BY JULIE JEFFERY MANWARREN
She’s a familiar landmark on State Street in Clarks Summit. Eleanor, a wire sculpture, sits on a bench outside The Gathering Place reading a book, her wire curls pulled back.
Eleanor was created in 2017 by artist Sean Brady for the first exhibit at the Gathering Place, titled “People.” Eleanor was purchased using funds donated by Eleanor Waters. The sculpture was named in her honor.
“I had seen Sean’s work down in Pittston. I have always admired it,” said Dori Waters, president of The Gathering Place.
Waters contacted Brady with her idea of a wire sculpture for The Gathering Place that could sit outside the entrance.
Brady has been sculpting since 1998. The artist works out of his home in Luzerne County where he lives with his wife, Karen and two children. Brady’s wire artistry started while he was working in a greenhouse in Portland, Oregon. One day, he began to shape wire that was used for hanging plants.
“I made a little figure out of wire,” Brady said. “My wife took it in to work and somebody liked it. It was a little figure that held a terracotta pot. After that, I started selling sculptures. They were small figures at first; all plant-themed because I worked in a greenhouse.”
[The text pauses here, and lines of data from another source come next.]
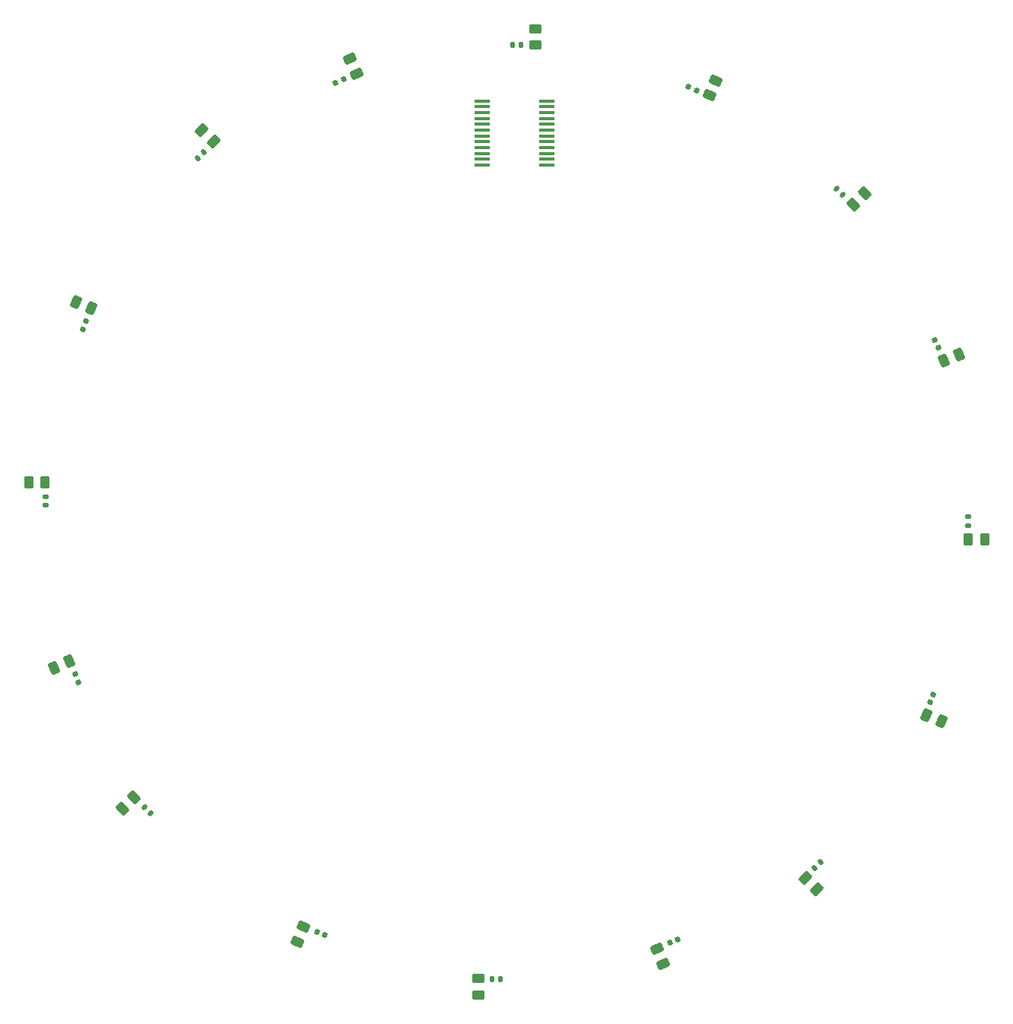
<source format=gbr>
%TF.GenerationSoftware,KiCad,Pcbnew,7.0.9*%
%TF.CreationDate,2024-12-18T22:21:05+09:00*%
%TF.ProjectId,IR_Bored_ESP32,49525f42-6f72-4656-945f-45535033322e,rev?*%
%TF.SameCoordinates,Original*%
%TF.FileFunction,Paste,Top*%
%TF.FilePolarity,Positive*%
%FSLAX46Y46*%
G04 Gerber Fmt 4.6, Leading zero omitted, Abs format (unit mm)*
G04 Created by KiCad (PCBNEW 7.0.9) date 2024-12-18 22:21:05*
%MOMM*%
%LPD*%
G01*
G04 APERTURE LIST*
G04 Aperture macros list*
%AMRoundRect*
0 Rectangle with rounded corners*
0 $1 Rounding radius*
0 $2 $3 $4 $5 $6 $7 $8 $9 X,Y pos of 4 corners*
0 Add a 4 corners polygon primitive as box body*
4,1,4,$2,$3,$4,$5,$6,$7,$8,$9,$2,$3,0*
0 Add four circle primitives for the rounded corners*
1,1,$1+$1,$2,$3*
1,1,$1+$1,$4,$5*
1,1,$1+$1,$6,$7*
1,1,$1+$1,$8,$9*
0 Add four rect primitives between the rounded corners*
20,1,$1+$1,$2,$3,$4,$5,0*
20,1,$1+$1,$4,$5,$6,$7,0*
20,1,$1+$1,$6,$7,$8,$9,0*
20,1,$1+$1,$8,$9,$2,$3,0*%
G04 Aperture macros list end*
%ADD10RoundRect,0.250000X0.503814X0.132583X0.132583X0.503814X-0.503814X-0.132583X-0.132583X-0.503814X0*%
%ADD11RoundRect,0.140000X0.194399X0.103484X-0.064287X0.210635X-0.194399X-0.103484X0.064287X-0.210635X0*%
%ADD12RoundRect,0.250000X0.132583X-0.503814X0.503814X-0.132583X-0.132583X0.503814X-0.503814X0.132583X0*%
%ADD13RoundRect,0.140000X0.219203X0.021213X0.021213X0.219203X-0.219203X-0.021213X-0.021213X-0.219203X0*%
%ADD14RoundRect,0.140000X-0.140000X-0.170000X0.140000X-0.170000X0.140000X0.170000X-0.140000X0.170000X0*%
%ADD15RoundRect,0.140000X-0.210635X0.064287X-0.103484X-0.194399X0.210635X-0.064287X0.103484X0.194399X0*%
%ADD16RoundRect,0.250000X-0.414726X-0.315291X0.070311X-0.516200X0.414726X0.315291X-0.070311X0.516200X0*%
%ADD17RoundRect,0.140000X0.210635X-0.064287X0.103484X0.194399X-0.210635X0.064287X-0.103484X-0.194399X0*%
%ADD18RoundRect,0.250000X-0.132583X0.503814X-0.503814X0.132583X0.132583X-0.503814X0.503814X-0.132583X0*%
%ADD19RoundRect,0.250000X0.070311X0.516200X-0.414726X0.315291X-0.070311X-0.516200X0.414726X-0.315291X0*%
%ADD20RoundRect,0.250000X-0.262500X-0.450000X0.262500X-0.450000X0.262500X0.450000X-0.262500X0.450000X0*%
%ADD21RoundRect,0.140000X0.021213X-0.219203X0.219203X-0.021213X-0.021213X0.219203X-0.219203X0.021213X0*%
%ADD22RoundRect,0.250000X0.262500X0.450000X-0.262500X0.450000X-0.262500X-0.450000X0.262500X-0.450000X0*%
%ADD23RoundRect,0.250000X0.450000X-0.262500X0.450000X0.262500X-0.450000X0.262500X-0.450000X-0.262500X0*%
%ADD24RoundRect,0.250000X-0.070311X-0.516200X0.414726X-0.315291X0.070311X0.516200X-0.414726X0.315291X0*%
%ADD25RoundRect,0.250000X0.414726X0.315291X-0.070311X0.516200X-0.414726X-0.315291X0.070311X-0.516200X0*%
%ADD26RoundRect,0.140000X-0.103484X0.194399X-0.210635X-0.064287X0.103484X-0.194399X0.210635X0.064287X0*%
%ADD27RoundRect,0.140000X-0.021213X0.219203X-0.219203X0.021213X0.021213X-0.219203X0.219203X-0.021213X0*%
%ADD28RoundRect,0.250000X-0.450000X0.262500X-0.450000X-0.262500X0.450000X-0.262500X0.450000X0.262500X0*%
%ADD29RoundRect,0.250000X0.315291X-0.414726X0.516200X0.070311X-0.315291X0.414726X-0.516200X-0.070311X0*%
%ADD30RoundRect,0.140000X-0.064287X-0.210635X0.194399X-0.103484X0.064287X0.210635X-0.194399X0.103484X0*%
%ADD31RoundRect,0.250000X-0.503814X-0.132583X-0.132583X-0.503814X0.503814X0.132583X0.132583X0.503814X0*%
%ADD32RoundRect,0.250000X-0.516200X0.070311X-0.315291X-0.414726X0.516200X-0.070311X0.315291X0.414726X0*%
%ADD33RoundRect,0.140000X0.103484X-0.194399X0.210635X0.064287X-0.103484X0.194399X-0.210635X-0.064287X0*%
%ADD34RoundRect,0.250000X-0.315291X0.414726X-0.516200X-0.070311X0.315291X-0.414726X0.516200X0.070311X0*%
%ADD35RoundRect,0.250000X0.516200X-0.070311X0.315291X0.414726X-0.516200X0.070311X-0.315291X-0.414726X0*%
%ADD36R,1.750000X0.450000*%
%ADD37RoundRect,0.140000X-0.170000X0.140000X-0.170000X-0.140000X0.170000X-0.140000X0.170000X0.140000X0*%
%ADD38RoundRect,0.140000X-0.219203X-0.021213X-0.021213X-0.219203X0.219203X0.021213X0.021213X0.219203X0*%
%ADD39RoundRect,0.140000X0.064287X0.210635X-0.194399X0.103484X-0.064287X-0.210635X0.194399X-0.103484X0*%
%ADD40RoundRect,0.140000X0.170000X-0.140000X0.170000X0.140000X-0.170000X0.140000X-0.170000X-0.140000X0*%
%ADD41RoundRect,0.140000X0.140000X0.170000X-0.140000X0.170000X-0.140000X-0.170000X0.140000X-0.170000X0*%
%ADD42RoundRect,0.140000X-0.194399X-0.103484X0.064287X-0.210635X0.194399X0.103484X-0.064287X0.210635X0*%
G04 APERTURE END LIST*
D10*
%TO.C,R1*%
X156845235Y-44565235D03*
X155554765Y-43274765D03*
%TD*%
D11*
%TO.C,C16*%
X210608232Y-38826948D03*
X209721308Y-38459572D03*
%TD*%
D12*
%TO.C,R15*%
X228072221Y-51570978D03*
X229362691Y-50280508D03*
%TD*%
D13*
%TO.C,C15*%
X226921405Y-50473195D03*
X226242583Y-49794373D03*
%TD*%
D14*
%TO.C,C11*%
X187840000Y-137710000D03*
X188800000Y-137710000D03*
%TD*%
D15*
%TO.C,C6*%
X141444014Y-103836295D03*
X141811390Y-104723219D03*
%TD*%
D16*
%TO.C,R10*%
X236206960Y-108380801D03*
X237893040Y-109079199D03*
%TD*%
D17*
%TO.C,C14*%
X237535986Y-67475705D03*
X237168610Y-66588781D03*
%TD*%
D18*
%TO.C,R7*%
X147985235Y-117494765D03*
X146694765Y-118785235D03*
%TD*%
D19*
%TO.C,R6*%
X140800903Y-102381678D03*
X139114823Y-103080076D03*
%TD*%
D20*
%TO.C,R13*%
X240873502Y-88835998D03*
X242698502Y-88835998D03*
%TD*%
D21*
%TO.C,C9*%
X223741178Y-125388822D03*
X224420000Y-124710000D03*
%TD*%
D22*
%TO.C,R5*%
X138106500Y-82476001D03*
X136281500Y-82476001D03*
%TD*%
D23*
%TO.C,R3*%
X192670000Y-33792500D03*
X192670000Y-31967500D03*
%TD*%
D24*
%TO.C,R14*%
X238179098Y-68930321D03*
X239865178Y-68231923D03*
%TD*%
D25*
%TO.C,R2*%
X143234769Y-63054450D03*
X141548689Y-62356052D03*
%TD*%
D26*
%TO.C,C2*%
X142660948Y-64537767D03*
X142293572Y-65424691D03*
%TD*%
D27*
%TO.C,C1*%
X155800000Y-45730000D03*
X155121178Y-46408822D03*
%TD*%
D28*
%TO.C,R11*%
X186310000Y-137690000D03*
X186310000Y-139515000D03*
%TD*%
D29*
%TO.C,R16*%
X212091551Y-39400769D03*
X212789949Y-37714689D03*
%TD*%
D30*
%TO.C,C12*%
X207670295Y-133701986D03*
X208557219Y-133334610D03*
%TD*%
D31*
%TO.C,R9*%
X222710000Y-126480000D03*
X224000470Y-127770470D03*
%TD*%
D32*
%TO.C,R12*%
X206215679Y-134345098D03*
X206914077Y-136031178D03*
%TD*%
D33*
%TO.C,C10*%
X236636312Y-106943462D03*
X237003688Y-106056538D03*
%TD*%
D34*
%TO.C,R8*%
X166888451Y-131911232D03*
X166190053Y-133597312D03*
%TD*%
D35*
%TO.C,R4*%
X172764323Y-36966903D03*
X172065925Y-35280823D03*
%TD*%
D36*
%TO.C,U16*%
X186791600Y-40005000D03*
X186791600Y-40655000D03*
X186791600Y-41305000D03*
X186791600Y-41955000D03*
X186791600Y-42605000D03*
X186791600Y-43255000D03*
X186791600Y-43905000D03*
X186791600Y-44555000D03*
X186791600Y-45205000D03*
X186791600Y-45855000D03*
X186791600Y-46505000D03*
X186791600Y-47155000D03*
X193991600Y-47155000D03*
X193991600Y-46505000D03*
X193991600Y-45855000D03*
X193991600Y-45205000D03*
X193991600Y-44555000D03*
X193991600Y-43905000D03*
X193991600Y-43255000D03*
X193991600Y-42605000D03*
X193991600Y-41955000D03*
X193991600Y-41305000D03*
X193991600Y-40655000D03*
X193991600Y-40005000D03*
%TD*%
D37*
%TO.C,C5*%
X138143999Y-84065999D03*
X138143999Y-85025999D03*
%TD*%
D38*
%TO.C,C7*%
X149180589Y-118610589D03*
X149859411Y-119289411D03*
%TD*%
D39*
%TO.C,C4*%
X171309705Y-37610015D03*
X170422781Y-37977391D03*
%TD*%
D40*
%TO.C,C13*%
X240836001Y-87246001D03*
X240836001Y-86286001D03*
%TD*%
D41*
%TO.C,C3*%
X191120000Y-33810000D03*
X190160000Y-33810000D03*
%TD*%
D42*
%TO.C,C8*%
X168371767Y-132485052D03*
X169258691Y-132852428D03*
%TD*%
M02*

</source>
Brady sold sculptures in a market in downtown Portland every weekend. He created and sold his wire figures in Portland for 10 years before moving back to northeast Pennsylvania. He made pencil holders, sporting figures and animals all out of wire.
The first life-sized wire sculpture Brady was commissioned to create was for a computer company.
“It was two life-size people that hold a computer desk,” Brady said.
He started making furniture and larger pieces and dreamed of being commissioned to create large installations.
His favorite local sculptures include figures on the side of the road holding a sign in Pittston and a 14-by-14-foot sun with life-size figures holding it up, all made of wire on display on Market Street in Wilkes Barre. Brady’s wire sculptures also appear on the Marquis buildings in Wilkes-Barre and Scranton.
“I have a big skier that I really liked making for Montage Mountain,” Brady said. “That was a fun one.”
Brady uses no mold or pattern for his sculptures.
“I start with the hands and feet, and that dictates the size of the figure. It kind of goes from there,” Brady said. “A large sculpture can be done in a day or two, but it destroys my hands. I give myself a week or more, ideally, because then I can work on it, step away then come back and continue.”
Brady’s work shows personality.
“I’ve always been drawn to sculptures that show movement,” he said. “Even if they are sitting, like Eleanor. She is reading. She’s actively doing something. I think that gives life to my work.”
Eleanor has her scarf on as she waits for the holiday shoppers on State Street. The wire lady has been seen dressed in hats, scarves and costumes for Clarks Summit’s Festival of Ice throughout the years.
“She’s fun,” Waters aid of Eleanor. “We are all enamored with her.”